When you reach the point where I am: it is what it is, you have to do what you have to do. Desire to share with an audience is independent of the convulsion within that creates.




I am consciously considerate. I deeply empathize with pain. Yet I have no mercy—none—for the man or woman carrying the shield of “art” in any medium as an excuse for elitism of any kind.

I am dismissive and can be downright cruel as I spitfire acid laden words that burn through the chunkiest ego leaving another to think twice before ever again flaunting airs of self-absorbtion.

I mock attachment to ego-driven identities that have no room for the chair called creativity which is already wobbly to seat oneself comfortably.

If you actually went where one needs to go to create, you would never put on airs of superiority. You couldn’t. Creativity that moves demands absorbing the world into your world.




Someone told me they have to be in the “mood” for “your type of writing”—my type of writing. I don’t know what is “my” type of writing.

In the words of Nina Simone: do I move you?

Good.

Dance with me.

You are not in the “mood” to move or be moved?

Let me know how that fares.

Life moves, earth moves, particles move. Living is in motion.

Art is the craft of engaging with life.



I write because it is my crusade against impermanence. Therefore, I must accept my love-hate relationship with this undertaking for moments are fleeting.

Kafka wrote, “In a fight between you and the world, back the world.”

Well, here I am: with my words I will back the world for there is beauty despite the pain.


It is 4:oo p.m. in Budapest and I must find my mother who has been patiently waiting for me to finish writing.


It is a Sunday that holds stillness of stones that stand the test of time.

If you are still long enough, you can’t doubt what you are meant to do.


~a.q.s.

5 responses to “Still Sundays”

  1. loripop326 says:

    to be fair, sweet annie, i have to be ‘in the mood’ to read your work, too. that mood being one of inner quiet where i can let the words fall upon me and arrange themselves as they wish; some falling away, others sinking deep.

    to give your posts any less wouldn’t feel right.

    and once again, the words that have gotten within me, shall remain.

  2. Michael says:

    Love this: “I only had one story to tell. But it’s as if each story, when near completion, decides to whisper to the grapevine of Life, resurrecting other stories that I am responsible for sharing.

    Stories want to be monuments not ghosts.”

    Love it unspeakably. Trying to live a creative life is (for me), without a doubt, as humbling as it gets.
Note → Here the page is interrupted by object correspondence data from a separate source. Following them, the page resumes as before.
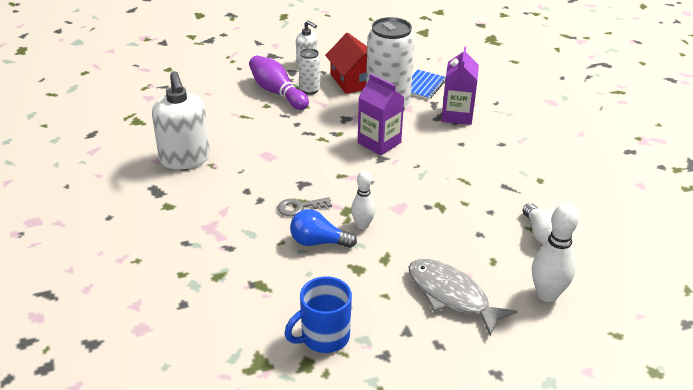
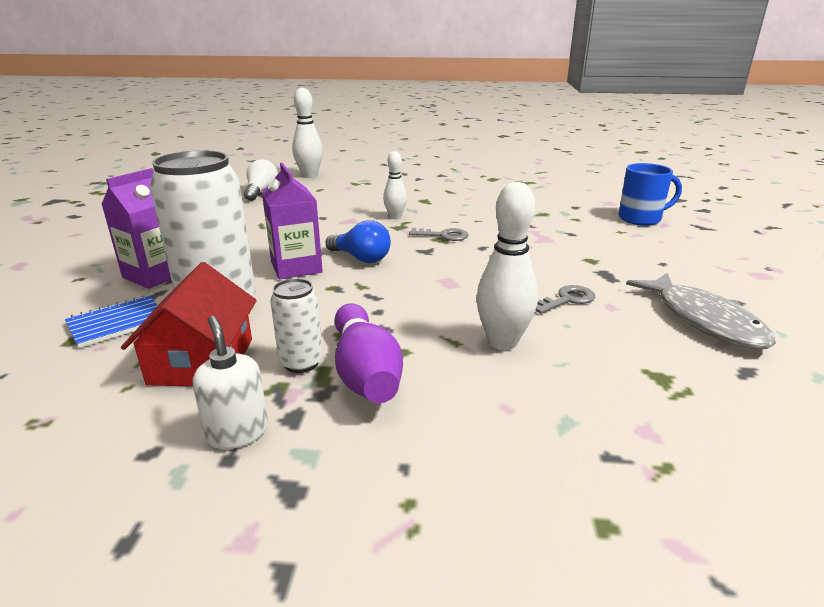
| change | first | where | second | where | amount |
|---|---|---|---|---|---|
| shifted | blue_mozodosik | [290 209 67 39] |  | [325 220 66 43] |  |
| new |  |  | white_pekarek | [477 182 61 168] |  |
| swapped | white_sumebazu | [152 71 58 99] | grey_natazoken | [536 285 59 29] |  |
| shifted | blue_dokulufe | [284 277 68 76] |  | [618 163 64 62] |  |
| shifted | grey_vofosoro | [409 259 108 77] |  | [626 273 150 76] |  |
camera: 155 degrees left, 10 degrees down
I think I get why you are so protective of that concept; the weight of that responsibility. You’ve said it in a beautiful way.

    Thank you.

  3. I find that Annie’s words put me into a mood, rather than my being in one before coming here.
    I always leave this space feeling less lonely, and with a lingering feeling of understanding which I try to hold on to for as long as I can.
    @loripop326

  4. “I write because it is my crusade against impermanence.” wow…

  5. Ah Annie,

    This Still Sunday post touches places I wasn’t aware needed caressing. I just watch “Stranger than Fiction” (2006). The film dovetails nicely into my fluid experience of your words. These words of yours mix with the paint that finds its way onto the ends of my brushes, and then onto the canvas.